SEITE 8/9 Für schwere Menschenrechtsverbrechen wie Zwangsprostitution und Menschenhandel fordert Amnesty die Kriminalisierung. Sie müssen strafrechtlich verfolgt und bestraft und den Opfern geholfen werden. Opfer von Zwangsprostitution und Menschenhandel sind aus der Perspektive von Amnesty keine Sexarbeiter_innen. In Gesprächen mit Sexarbeiter_innen haben sich die meisten für eine Entkriminalisierung von Sexarbeit ausgesprochen, jedoch Bedenken gegenüber einer Legalisierung geäußert. Diese haben ihren Ursprung nicht nur in dem bestehenden Misstrauen gegenüber Strafverfolgungsbehörden, sondern auch in der Befürchtung, dass das falsche Modell einer Legalisierung sie noch weiter entmachten oder sogar Menschenrechtsverletzungen nach sich ziehen könnte. 2.5 Wie können die Rechte von Frauen durch die Entkriminalisierung von Sexarbeit geschützt werden, ohne dass man gleichzeitig genau die gesellschaftlichen Faktoren zementiert, die sie in die Sexarbeit zwingen? Die von Amnesty vorgeschlagene Position zielt darauf ab, Sexarbeiter_innen einen besseren Menschenrechtsschutz zu verschaffen. Dazu fordert Amnesty für sie verbesserte Schutzmaßnahmen und mehr Selbstbestimmung. Das gilt für alle Sexarbeiter_innen: Frauen, Männer und Trans*personen.
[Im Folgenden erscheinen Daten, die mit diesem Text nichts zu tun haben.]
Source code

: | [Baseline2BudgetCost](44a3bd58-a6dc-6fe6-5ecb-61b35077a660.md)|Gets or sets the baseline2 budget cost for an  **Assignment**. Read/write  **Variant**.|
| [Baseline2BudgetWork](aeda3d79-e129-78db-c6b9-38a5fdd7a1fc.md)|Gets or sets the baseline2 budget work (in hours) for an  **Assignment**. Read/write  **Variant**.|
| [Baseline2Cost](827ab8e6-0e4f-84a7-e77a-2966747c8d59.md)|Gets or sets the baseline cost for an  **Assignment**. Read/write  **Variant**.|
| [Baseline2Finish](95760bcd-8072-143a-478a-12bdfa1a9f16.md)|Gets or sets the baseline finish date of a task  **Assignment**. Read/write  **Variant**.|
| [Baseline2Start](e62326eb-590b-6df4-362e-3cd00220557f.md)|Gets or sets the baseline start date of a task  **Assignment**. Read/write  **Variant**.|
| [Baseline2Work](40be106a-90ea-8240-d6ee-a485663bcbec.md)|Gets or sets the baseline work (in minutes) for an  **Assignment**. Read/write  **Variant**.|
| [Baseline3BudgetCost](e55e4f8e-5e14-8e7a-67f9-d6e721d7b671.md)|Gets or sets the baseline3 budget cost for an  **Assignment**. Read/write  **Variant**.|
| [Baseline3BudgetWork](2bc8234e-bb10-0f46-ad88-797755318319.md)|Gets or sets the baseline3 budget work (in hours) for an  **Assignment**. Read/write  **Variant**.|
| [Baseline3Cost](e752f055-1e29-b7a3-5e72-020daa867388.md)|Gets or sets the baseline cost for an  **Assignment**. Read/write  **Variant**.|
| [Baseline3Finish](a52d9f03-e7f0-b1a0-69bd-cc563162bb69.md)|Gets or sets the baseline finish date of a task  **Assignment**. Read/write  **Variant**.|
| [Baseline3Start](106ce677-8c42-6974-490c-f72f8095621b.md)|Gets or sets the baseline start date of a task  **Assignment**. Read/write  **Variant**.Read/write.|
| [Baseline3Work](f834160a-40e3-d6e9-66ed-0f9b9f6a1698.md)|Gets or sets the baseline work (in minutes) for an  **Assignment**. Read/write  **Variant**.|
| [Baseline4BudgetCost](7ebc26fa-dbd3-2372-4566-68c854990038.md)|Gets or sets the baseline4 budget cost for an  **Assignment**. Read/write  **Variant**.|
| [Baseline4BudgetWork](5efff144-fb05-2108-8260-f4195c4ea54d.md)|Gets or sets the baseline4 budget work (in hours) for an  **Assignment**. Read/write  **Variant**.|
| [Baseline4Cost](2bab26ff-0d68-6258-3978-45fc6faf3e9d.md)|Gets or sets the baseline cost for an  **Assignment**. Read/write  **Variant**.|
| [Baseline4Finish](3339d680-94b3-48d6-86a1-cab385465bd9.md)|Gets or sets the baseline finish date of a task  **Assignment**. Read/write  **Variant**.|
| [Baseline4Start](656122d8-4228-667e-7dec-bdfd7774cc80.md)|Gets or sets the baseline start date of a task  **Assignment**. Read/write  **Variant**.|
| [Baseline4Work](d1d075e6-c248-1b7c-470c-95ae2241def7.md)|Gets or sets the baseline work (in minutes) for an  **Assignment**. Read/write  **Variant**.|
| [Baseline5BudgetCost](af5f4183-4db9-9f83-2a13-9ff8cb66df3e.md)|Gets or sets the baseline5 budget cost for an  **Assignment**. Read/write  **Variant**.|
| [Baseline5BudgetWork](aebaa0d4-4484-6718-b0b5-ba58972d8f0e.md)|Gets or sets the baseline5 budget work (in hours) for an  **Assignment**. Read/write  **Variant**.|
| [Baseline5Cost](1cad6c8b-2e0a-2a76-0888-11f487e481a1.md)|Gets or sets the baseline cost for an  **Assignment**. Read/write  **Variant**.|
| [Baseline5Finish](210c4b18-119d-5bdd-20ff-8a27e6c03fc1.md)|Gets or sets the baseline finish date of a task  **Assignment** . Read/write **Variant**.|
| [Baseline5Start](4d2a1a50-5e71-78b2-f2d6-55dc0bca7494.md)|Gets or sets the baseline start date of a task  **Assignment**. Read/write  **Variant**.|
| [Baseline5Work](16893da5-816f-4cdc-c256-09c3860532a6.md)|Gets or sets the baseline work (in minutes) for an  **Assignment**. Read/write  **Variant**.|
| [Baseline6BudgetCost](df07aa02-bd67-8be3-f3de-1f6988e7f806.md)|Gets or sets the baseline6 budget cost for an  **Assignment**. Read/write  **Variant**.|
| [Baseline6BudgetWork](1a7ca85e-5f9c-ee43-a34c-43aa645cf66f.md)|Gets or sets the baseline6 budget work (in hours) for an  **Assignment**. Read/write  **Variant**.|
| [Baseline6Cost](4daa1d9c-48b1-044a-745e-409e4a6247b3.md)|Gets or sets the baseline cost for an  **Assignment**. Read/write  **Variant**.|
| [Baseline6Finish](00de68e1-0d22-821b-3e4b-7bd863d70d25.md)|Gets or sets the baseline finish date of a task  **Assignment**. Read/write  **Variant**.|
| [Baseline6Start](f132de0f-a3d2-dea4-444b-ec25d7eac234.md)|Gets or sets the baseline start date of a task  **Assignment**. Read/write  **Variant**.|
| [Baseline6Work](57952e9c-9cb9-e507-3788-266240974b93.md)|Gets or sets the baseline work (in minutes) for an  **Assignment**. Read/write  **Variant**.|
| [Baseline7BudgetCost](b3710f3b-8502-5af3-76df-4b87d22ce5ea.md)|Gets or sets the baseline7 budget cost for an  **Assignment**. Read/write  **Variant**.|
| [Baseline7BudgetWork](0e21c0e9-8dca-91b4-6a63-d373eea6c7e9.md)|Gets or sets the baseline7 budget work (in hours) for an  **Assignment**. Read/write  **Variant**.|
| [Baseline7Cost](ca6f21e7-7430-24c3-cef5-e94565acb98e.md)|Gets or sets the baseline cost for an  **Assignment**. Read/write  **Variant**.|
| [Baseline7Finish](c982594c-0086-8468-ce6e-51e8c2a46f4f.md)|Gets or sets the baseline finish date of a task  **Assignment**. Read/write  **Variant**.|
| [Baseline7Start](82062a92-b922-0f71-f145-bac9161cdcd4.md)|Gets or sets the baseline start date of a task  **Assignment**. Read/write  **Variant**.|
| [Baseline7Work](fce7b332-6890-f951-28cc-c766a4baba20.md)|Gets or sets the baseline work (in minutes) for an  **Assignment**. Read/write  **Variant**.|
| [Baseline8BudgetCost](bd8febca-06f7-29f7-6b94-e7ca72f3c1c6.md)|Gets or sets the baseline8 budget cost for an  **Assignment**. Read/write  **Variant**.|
Obwohl nur wenige verlässliche Daten vorliegen, herrscht generell Einstimmigkeit darüber, dass Cis-Frauen (Frauen, deren Geschlechtsidentität mit dem bei der Geburt zugewiesenen Geschlecht übereinstimmt) in den meisten Länder die Mehrheit der Sexarbeiter_innen stellen. Für den Einstieg von Frauen in die Sexarbeit gibt es zahlreiche soziale, politische und wirtschaftliche Faktoren. Die besonders gewichtigen sind Geschlechterungleichheit, Diskriminierung und wirtschaftliche Not. Amnesty ist sich dieses Zusammenhangs bewusst. Wir sind jedoch der Ansicht, dass die Lösung dieses Problems nicht darin bestehen kann, die Frauen dafür zu bestrafen, dass sie keine andere Wahl haben, oder Strafgesetze und Polizeimaßnahmen dazu einzusetzen, ihr Leben noch unsicherer zu machen. Die Kriminalisierung von Sexarbeiter_innen erschwert es Sexarbeiter_innen, einen anderen Beruf zu ergreifen. Die von uns vorgeschlagene Position beinhaltet eine Reihe

SEITE 9/9 von Maßnahmen, die zusätzlich zur Entkriminalisierung von staatlicher Seite ergriffen werden müssen. Dazu gehören Maßnahmen, die Frauen und andere schutzbedürftige Gruppen stärken, damit niemand auf Sexarbeit angewiesen ist, um den eigenen Lebensunterhalt sichern zu können. Zum Beispiel müssen Staaten einen angemessenen und zeitnahen Zugang zu Unterstützungsleistungen ermöglichen, zu denen auch Sozialhilfe, Aus- und Weiterbildungsmöglichkeiten und / oder alternative Beschäftigungen gehören. Dies bedeutet jedoch nicht, dass Sexarbeiter_innen gezwungen werden sollen, derartige Angebote in Anspruch zu nehmen.